(Data to examine)

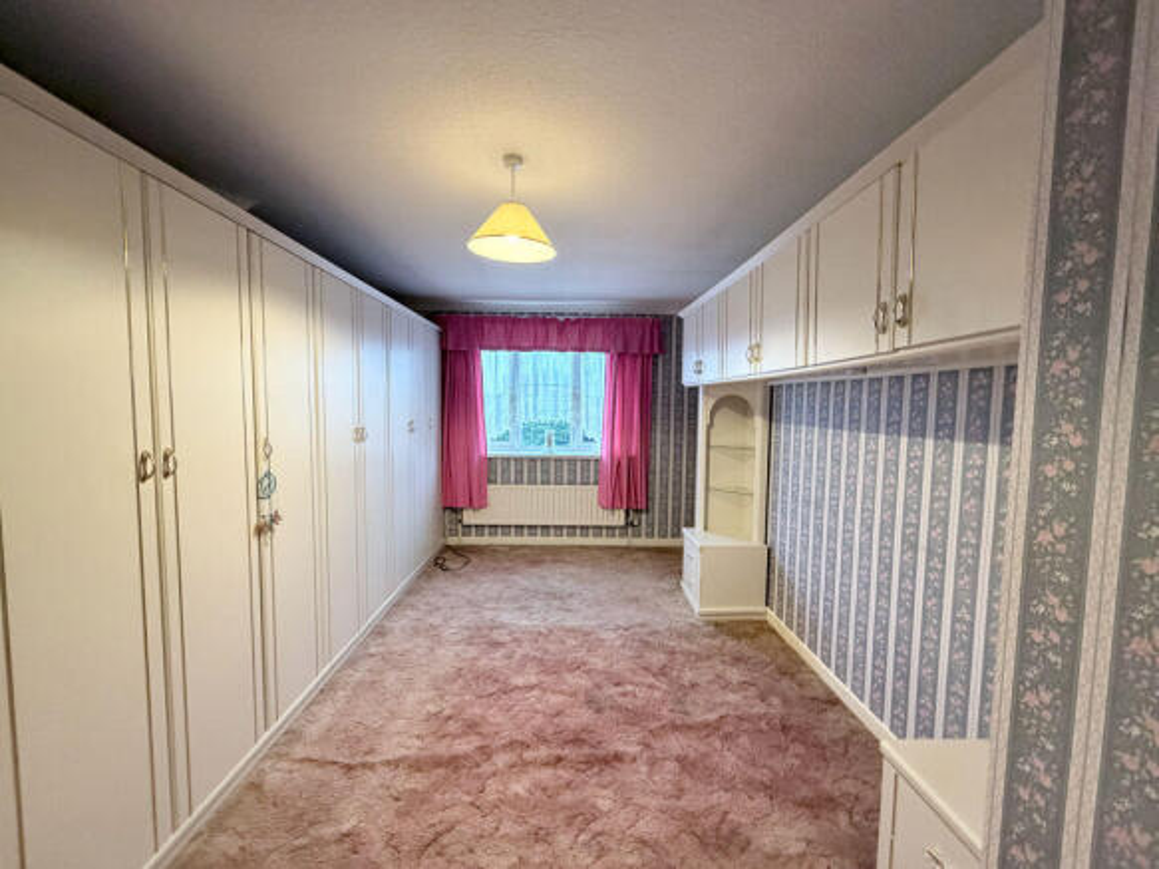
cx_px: 580
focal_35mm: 14
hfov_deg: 102.1
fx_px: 469
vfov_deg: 85.7
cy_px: 434
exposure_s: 1/60
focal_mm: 2.22
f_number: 2.2
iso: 640
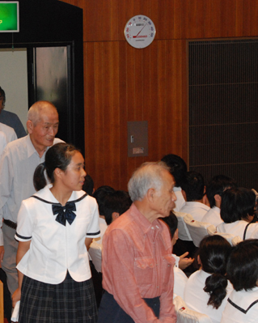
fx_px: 1114
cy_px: 162
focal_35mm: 117
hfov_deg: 13.1
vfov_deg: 16.5
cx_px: 23
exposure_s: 1/60
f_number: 5.6
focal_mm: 55
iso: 1600
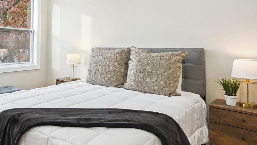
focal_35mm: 30
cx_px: 55
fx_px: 205
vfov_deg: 38.3
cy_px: 42
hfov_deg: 59.7
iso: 200
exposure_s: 1/25
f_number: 9
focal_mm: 16
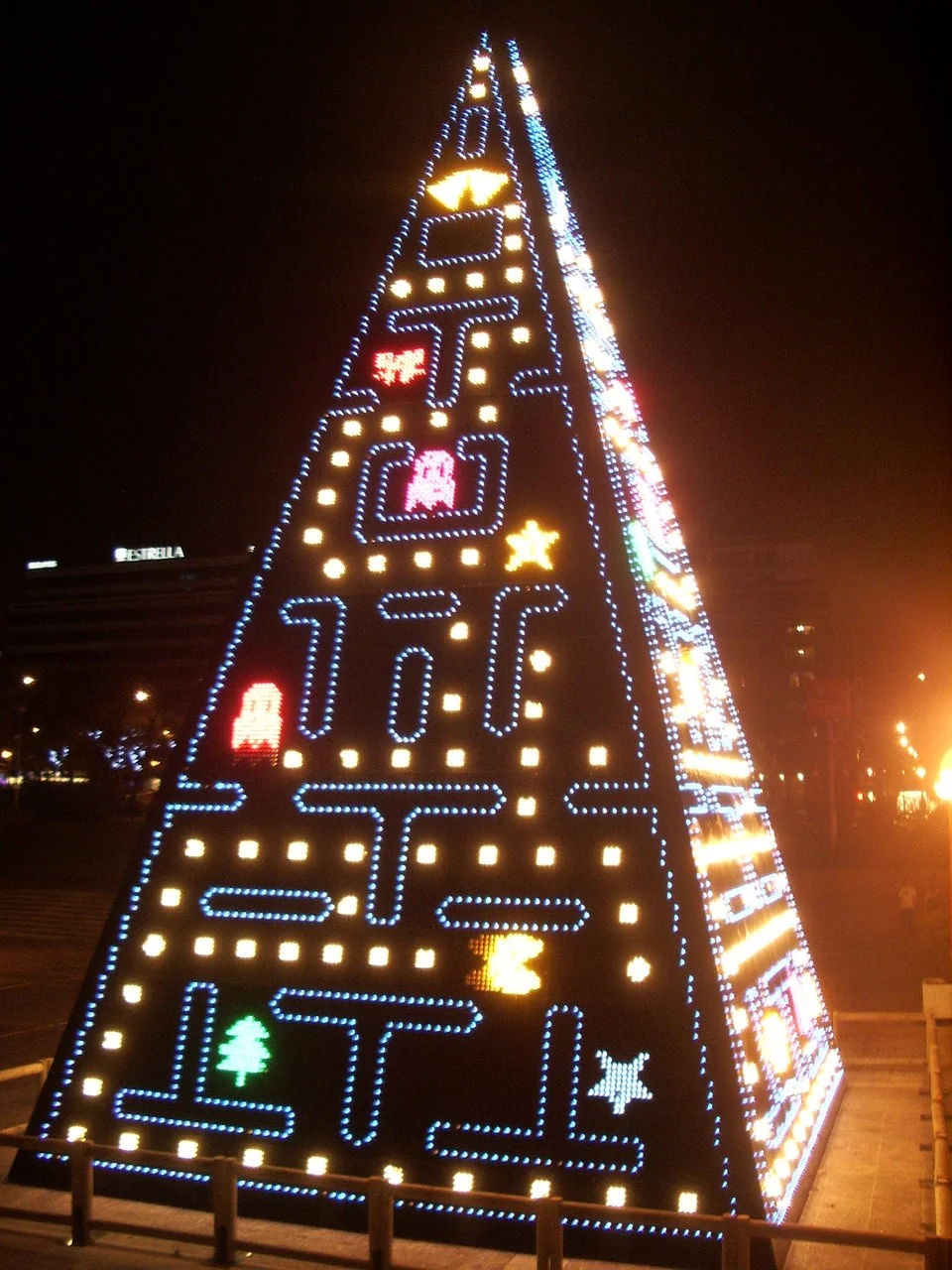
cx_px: 476
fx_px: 1283
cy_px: 635
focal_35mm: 35
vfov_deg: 52.6
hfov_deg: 40.7
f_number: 2.6
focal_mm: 5.8
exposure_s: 1/15
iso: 200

(End Data to examine)

- **To-do item**: Your answer must be an exact transcription of the records above, minus the pictures.

- **Exercise answer**:
cx_px: 580
focal_35mm: 14
hfov_deg: 102.1
fx_px: 469
vfov_deg: 85.7
cy_px: 434
exposure_s: 1/60
focal_mm: 2.22
f_number: 2.2
iso: 640
fx_px: 1114
cy_px: 162
focal_35mm: 117
hfov_deg: 13.1
vfov_deg: 16.5
cx_px: 23
exposure_s: 1/60
f_number: 5.6
focal_mm: 55
iso: 1600
focal_35mm: 30
cx_px: 55
fx_px: 205
vfov_deg: 38.3
cy_px: 42
hfov_deg: 59.7
iso: 200
exposure_s: 1/25
f_number: 9
focal_mm: 16
cx_px: 476
fx_px: 1283
cy_px: 635
focal_35mm: 35
vfov_deg: 52.6
hfov_deg: 40.7
f_number: 2.6
focal_mm: 5.8
exposure_s: 1/15
iso: 200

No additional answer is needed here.